**THE PROBLEM**
What lines of the data below include the word "meer"? Report them by copying each.

═════ RECORDS SHOWN

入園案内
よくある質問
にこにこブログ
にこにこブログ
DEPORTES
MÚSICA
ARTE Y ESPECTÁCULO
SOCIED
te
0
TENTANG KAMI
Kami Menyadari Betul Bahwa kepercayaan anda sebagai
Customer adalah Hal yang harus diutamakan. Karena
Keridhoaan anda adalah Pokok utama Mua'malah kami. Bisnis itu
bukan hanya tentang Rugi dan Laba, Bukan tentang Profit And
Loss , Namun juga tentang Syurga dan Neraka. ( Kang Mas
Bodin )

══════════
═════ RECORDS SHOWN

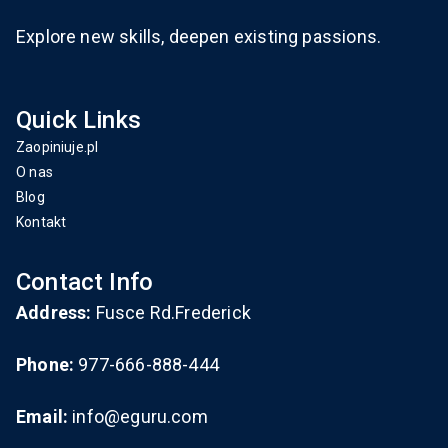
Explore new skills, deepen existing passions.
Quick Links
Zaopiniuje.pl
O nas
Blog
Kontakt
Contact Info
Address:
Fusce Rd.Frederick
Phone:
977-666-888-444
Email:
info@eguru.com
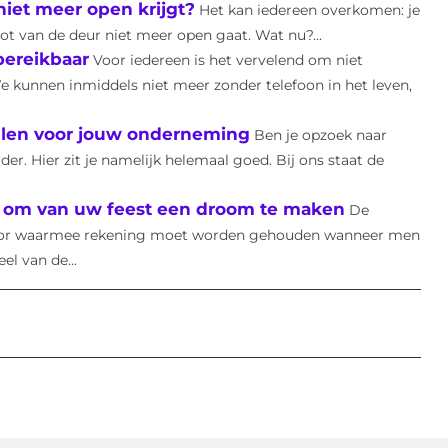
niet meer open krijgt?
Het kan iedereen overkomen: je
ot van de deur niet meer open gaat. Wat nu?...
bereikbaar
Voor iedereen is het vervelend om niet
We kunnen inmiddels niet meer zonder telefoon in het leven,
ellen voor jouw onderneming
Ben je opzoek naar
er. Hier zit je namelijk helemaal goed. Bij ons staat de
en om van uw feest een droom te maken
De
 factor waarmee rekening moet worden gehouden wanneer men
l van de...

══════════

**ANSWER TO THE EXERCISE**
niet meer open krijgt?
ot van de deur niet meer open gaat. Wat nu?...
We kunnen inmiddels niet meer zonder telefoon in het leven,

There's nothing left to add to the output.